§ **SUPPLIED INFORMATION**:
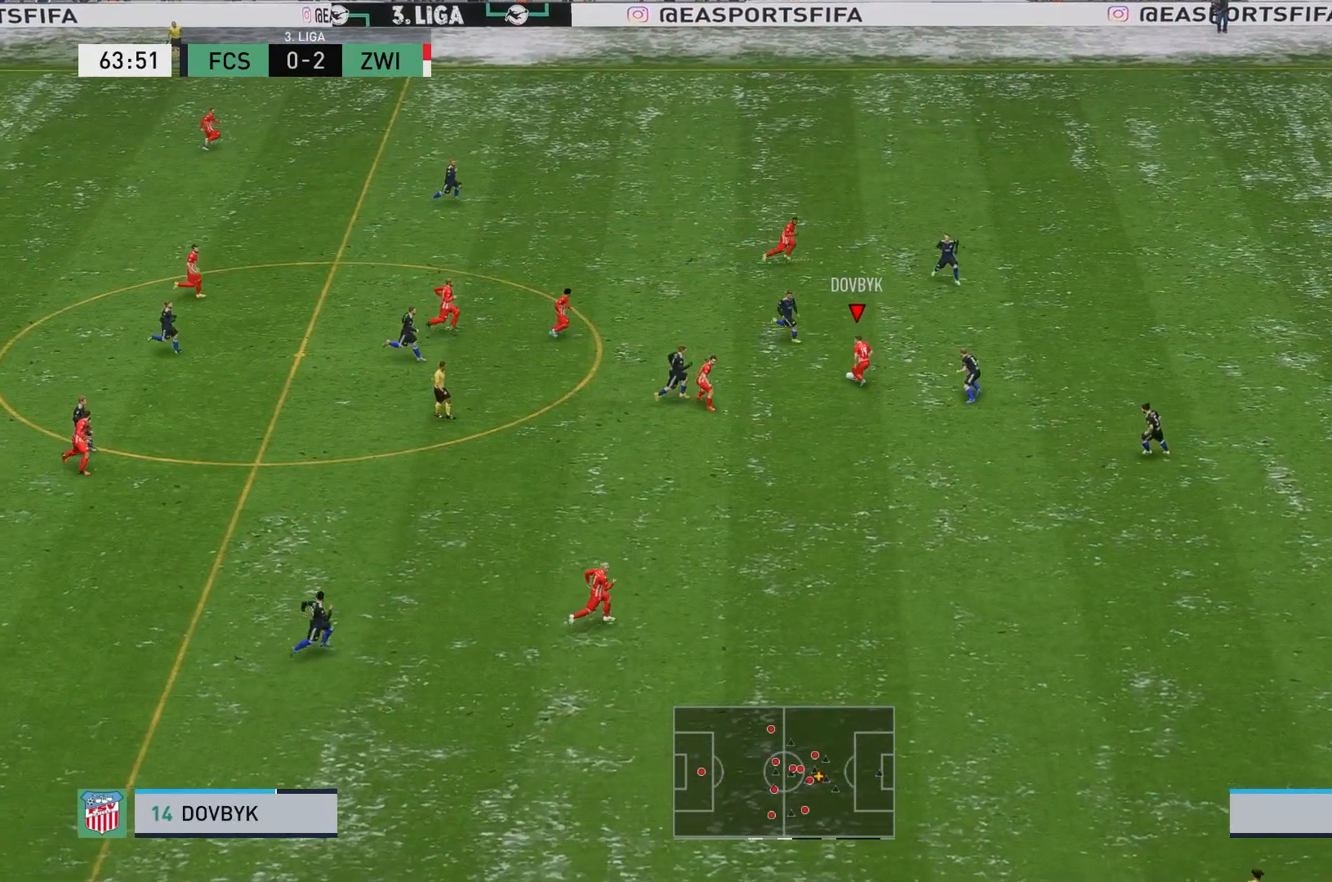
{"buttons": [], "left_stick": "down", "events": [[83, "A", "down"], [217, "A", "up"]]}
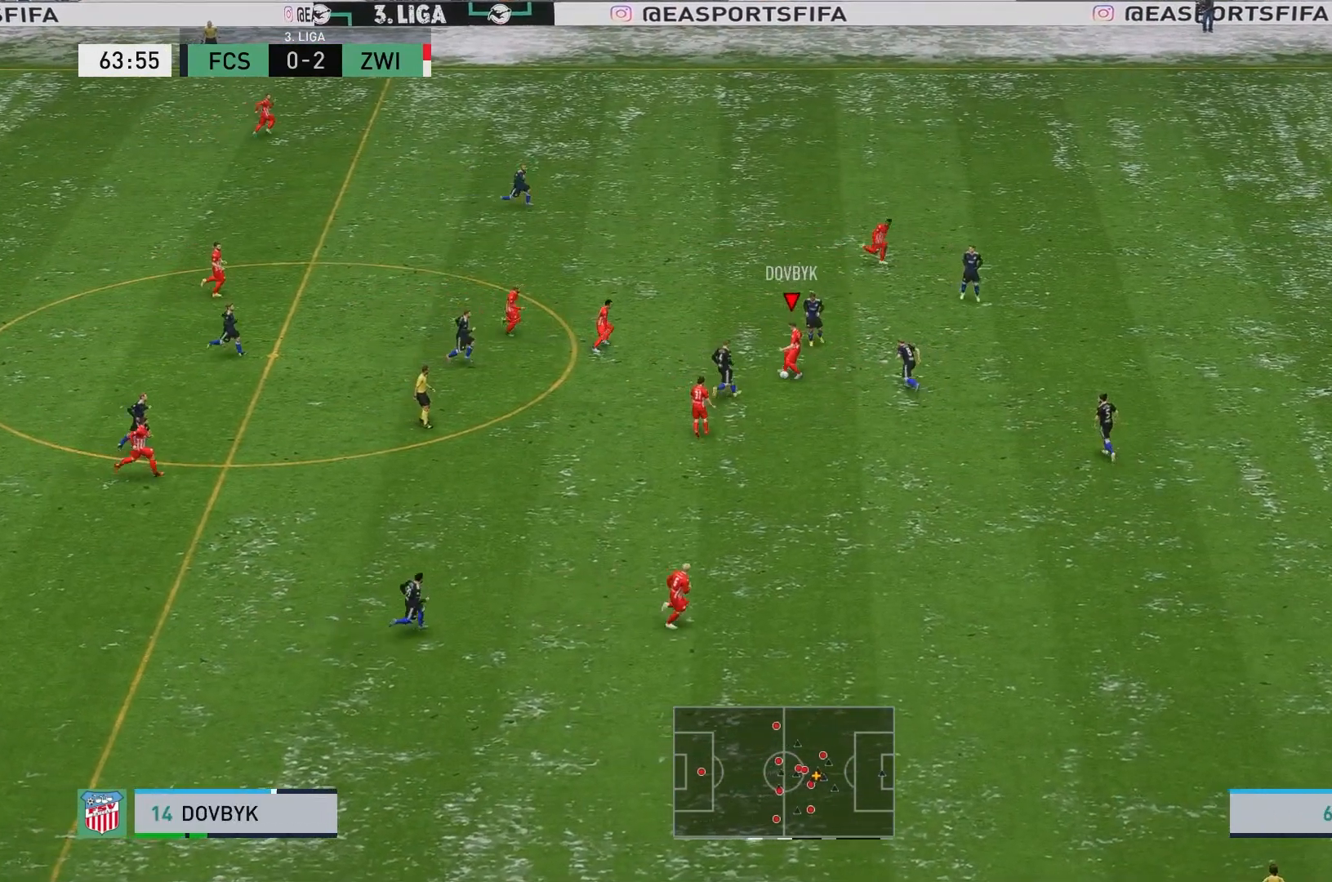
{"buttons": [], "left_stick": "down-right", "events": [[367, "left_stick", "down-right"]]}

* * *

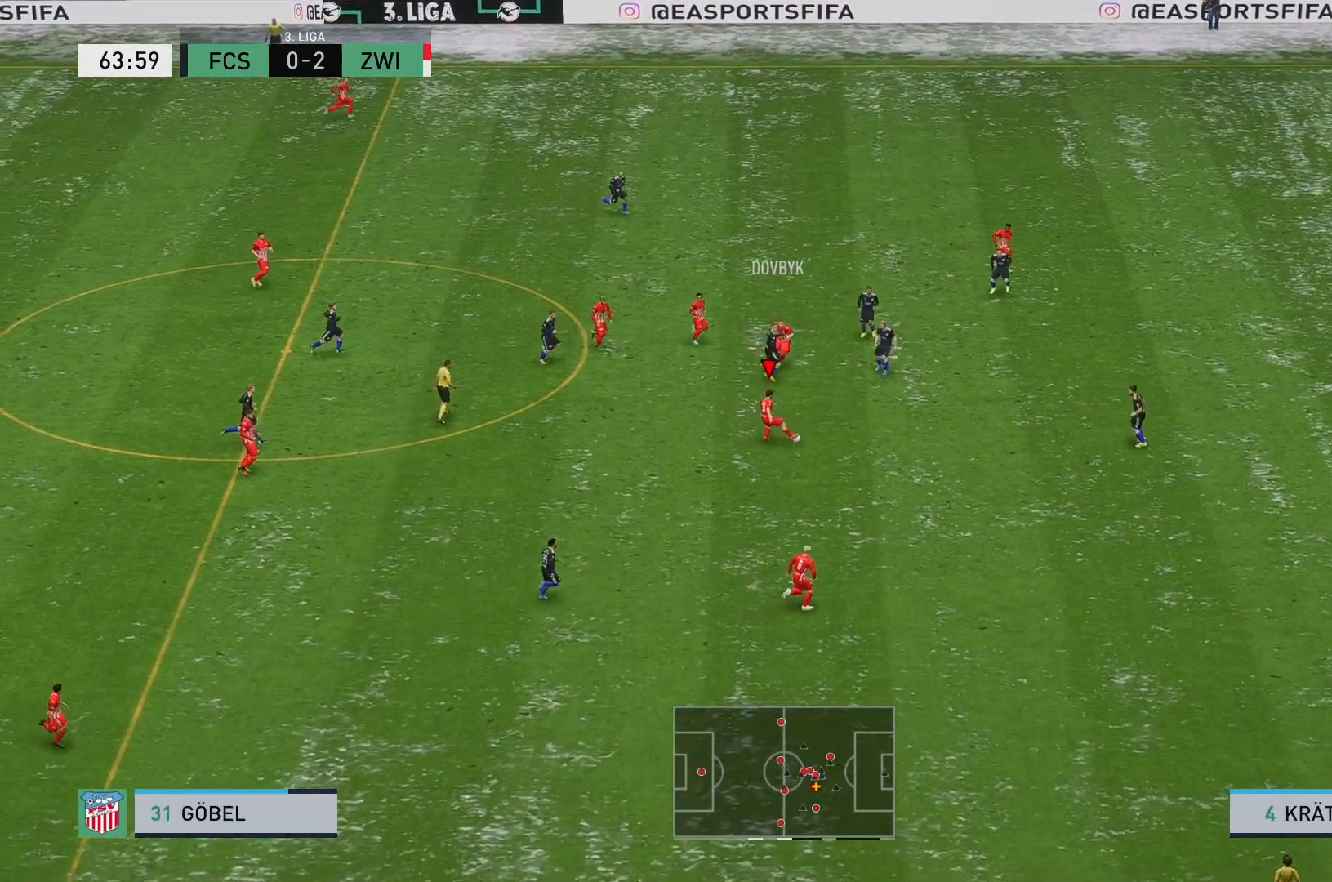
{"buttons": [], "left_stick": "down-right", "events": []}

§ **ASSIGNMENT**:
Scan the material for lines that hold the word "right", then say how many there are and nothing else.

§ **ANSWER TO THIS TASK**:
2